**Data for the task**
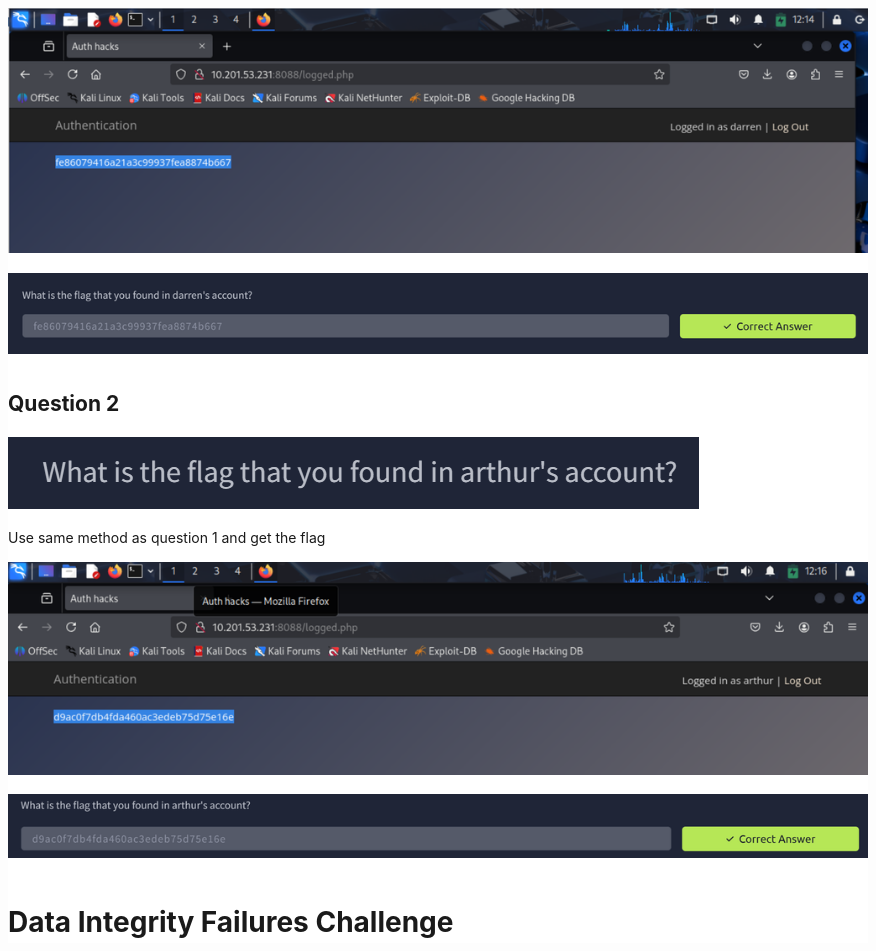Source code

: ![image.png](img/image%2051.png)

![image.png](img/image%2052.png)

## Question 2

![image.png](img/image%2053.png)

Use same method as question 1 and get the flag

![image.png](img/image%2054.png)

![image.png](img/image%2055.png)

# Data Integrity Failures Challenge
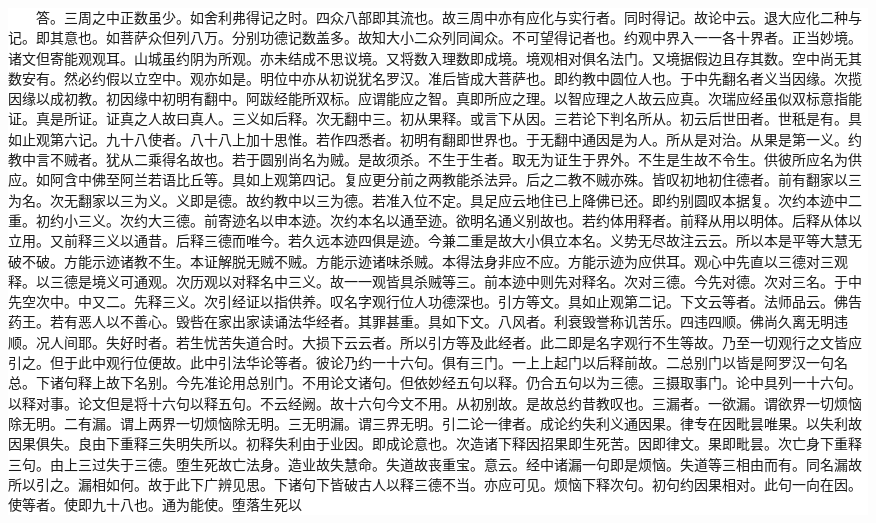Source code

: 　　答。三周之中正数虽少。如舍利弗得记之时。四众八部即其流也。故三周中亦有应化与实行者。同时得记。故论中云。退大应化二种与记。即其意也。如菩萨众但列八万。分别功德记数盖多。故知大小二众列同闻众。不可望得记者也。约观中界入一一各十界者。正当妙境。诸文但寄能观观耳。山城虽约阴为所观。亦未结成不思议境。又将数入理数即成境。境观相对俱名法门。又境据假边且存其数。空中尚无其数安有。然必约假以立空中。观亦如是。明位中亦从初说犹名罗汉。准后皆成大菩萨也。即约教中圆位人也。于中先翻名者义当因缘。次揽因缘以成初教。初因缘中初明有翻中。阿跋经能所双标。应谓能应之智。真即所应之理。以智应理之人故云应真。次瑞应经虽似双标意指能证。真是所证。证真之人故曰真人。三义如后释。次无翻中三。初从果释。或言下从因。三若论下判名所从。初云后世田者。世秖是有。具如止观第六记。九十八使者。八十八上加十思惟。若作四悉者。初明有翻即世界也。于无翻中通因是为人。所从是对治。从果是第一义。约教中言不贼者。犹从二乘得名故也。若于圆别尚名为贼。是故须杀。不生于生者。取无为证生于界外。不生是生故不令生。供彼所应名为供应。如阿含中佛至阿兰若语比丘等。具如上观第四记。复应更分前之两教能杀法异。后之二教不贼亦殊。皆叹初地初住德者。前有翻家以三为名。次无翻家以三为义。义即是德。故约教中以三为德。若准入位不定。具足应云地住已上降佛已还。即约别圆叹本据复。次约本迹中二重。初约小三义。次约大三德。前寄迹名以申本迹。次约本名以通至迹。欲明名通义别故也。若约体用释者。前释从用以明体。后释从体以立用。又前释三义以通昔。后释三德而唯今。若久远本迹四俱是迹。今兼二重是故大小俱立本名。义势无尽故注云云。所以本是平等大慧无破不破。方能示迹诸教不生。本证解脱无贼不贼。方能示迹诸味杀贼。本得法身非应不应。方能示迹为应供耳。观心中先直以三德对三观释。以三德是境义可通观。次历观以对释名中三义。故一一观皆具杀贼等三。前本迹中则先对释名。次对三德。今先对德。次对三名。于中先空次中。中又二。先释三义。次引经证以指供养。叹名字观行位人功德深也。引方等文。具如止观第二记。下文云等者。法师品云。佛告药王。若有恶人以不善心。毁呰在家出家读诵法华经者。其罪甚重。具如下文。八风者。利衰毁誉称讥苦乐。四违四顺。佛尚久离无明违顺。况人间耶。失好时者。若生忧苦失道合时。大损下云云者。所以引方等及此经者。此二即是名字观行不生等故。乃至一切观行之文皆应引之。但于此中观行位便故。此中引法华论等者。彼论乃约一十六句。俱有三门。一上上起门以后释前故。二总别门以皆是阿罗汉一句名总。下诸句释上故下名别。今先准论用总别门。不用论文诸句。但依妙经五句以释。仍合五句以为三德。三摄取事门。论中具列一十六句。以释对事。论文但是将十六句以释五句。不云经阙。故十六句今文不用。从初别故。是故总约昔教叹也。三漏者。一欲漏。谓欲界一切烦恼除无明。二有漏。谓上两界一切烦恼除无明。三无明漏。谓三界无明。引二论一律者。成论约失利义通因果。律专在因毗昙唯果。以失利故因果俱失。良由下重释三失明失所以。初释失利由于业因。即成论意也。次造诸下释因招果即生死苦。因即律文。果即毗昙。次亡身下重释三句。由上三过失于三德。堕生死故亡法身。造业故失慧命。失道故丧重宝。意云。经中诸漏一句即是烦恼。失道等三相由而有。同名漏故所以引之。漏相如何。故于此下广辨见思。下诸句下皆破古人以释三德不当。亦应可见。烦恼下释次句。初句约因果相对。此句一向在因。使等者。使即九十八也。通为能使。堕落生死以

**What you need to do**
Please retype the material in full, exactly as it reads, apart from the images.

**Answer below**
Source code

: ![image.png](img/image%2051.png)

![image.png](img/image%2052.png)

## Question 2

![image.png](img/image%2053.png)

Use same method as question 1 and get the flag

![image.png](img/image%2054.png)

![image.png](img/image%2055.png)

# Data Integrity Failures Challenge
Source code

: 　　答。三周之中正数虽少。如舍利弗得记之时。四众八部即其流也。故三周中亦有应化与实行者。同时得记。故论中云。退大应化二种与记。即其意也。如菩萨众但列八万。分别功德记数盖多。故知大小二众列同闻众。不可望得记者也。约观中界入一一各十界者。正当妙境。诸文但寄能观观耳。山城虽约阴为所观。亦未结成不思议境。又将数入理数即成境。境观相对俱名法门。又境据假边且存其数。空中尚无其数安有。然必约假以立空中。观亦如是。明位中亦从初说犹名罗汉。准后皆成大菩萨也。即约教中圆位人也。于中先翻名者义当因缘。次揽因缘以成初教。初因缘中初明有翻中。阿跋经能所双标。应谓能应之智。真即所应之理。以智应理之人故云应真。次瑞应经虽似双标意指能证。真是所证。证真之人故曰真人。三义如后释。次无翻中三。初从果释。或言下从因。三若论下判名所从。初云后世田者。世秖是有。具如止观第六记。九十八使者。八十八上加十思惟。若作四悉者。初明有翻即世界也。于无翻中通因是为人。所从是对治。从果是第一义。约教中言不贼者。犹从二乘得名故也。若于圆别尚名为贼。是故须杀。不生于生者。取无为证生于界外。不生是生故不令生。供彼所应名为供应。如阿含中佛至阿兰若语比丘等。具如上观第四记。复应更分前之两教能杀法异。后之二教不贼亦殊。皆叹初地初住德者。前有翻家以三为名。次无翻家以三为义。义即是德。故约教中以三为德。若准入位不定。具足应云地住已上降佛已还。即约别圆叹本据复。次约本迹中二重。初约小三义。次约大三德。前寄迹名以申本迹。次约本名以通至迹。欲明名通义别故也。若约体用释者。前释从用以明体。后释从体以立用。又前释三义以通昔。后释三德而唯今。若久远本迹四俱是迹。今兼二重是故大小俱立本名。义势无尽故注云云。所以本是平等大慧无破不破。方能示迹诸教不生。本证解脱无贼不贼。方能示迹诸味杀贼。本得法身非应不应。方能示迹为应供耳。观心中先直以三德对三观释。以三德是境义可通观。次历观以对释名中三义。故一一观皆具杀贼等三。前本迹中则先对释名。次对三德。今先对德。次对三名。于中先空次中。中又二。先释三义。次引经证以指供养。叹名字观行位人功德深也。引方等文。具如止观第二记。下文云等者。法师品云。佛告药王。若有恶人以不善心。毁呰在家出家读诵法华经者。其罪甚重。具如下文。八风者。利衰毁誉称讥苦乐。四违四顺。佛尚久离无明违顺。况人间耶。失好时者。若生忧苦失道合时。大损下云云者。所以引方等及此经者。此二即是名字观行不生等故。乃至一切观行之文皆应引之。但于此中观行位便故。此中引法华论等者。彼论乃约一十六句。俱有三门。一上上起门以后释前故。二总别门以皆是阿罗汉一句名总。下诸句释上故下名别。今先准论用总别门。不用论文诸句。但依妙经五句以释。仍合五句以为三德。三摄取事门。论中具列一十六句。以释对事。论文但是将十六句以释五句。不云经阙。故十六句今文不用。从初别故。是故总约昔教叹也。三漏者。一欲漏。谓欲界一切烦恼除无明。二有漏。谓上两界一切烦恼除无明。三无明漏。谓三界无明。引二论一律者。成论约失利义通因果。律专在因毗昙唯果。以失利故因果俱失。良由下重释三失明失所以。初释失利由于业因。即成论意也。次造诸下释因招果即生死苦。因即律文。果即毗昙。次亡身下重释三句。由上三过失于三德。堕生死故亡法身。造业故失慧命。失道故丧重宝。意云。经中诸漏一句即是烦恼。失道等三相由而有。同名漏故所以引之。漏相如何。故于此下广辨见思。下诸句下皆破古人以释三德不当。亦应可见。烦恼下释次句。初句约因果相对。此句一向在因。使等者。使即九十八也。通为能使。堕落生死以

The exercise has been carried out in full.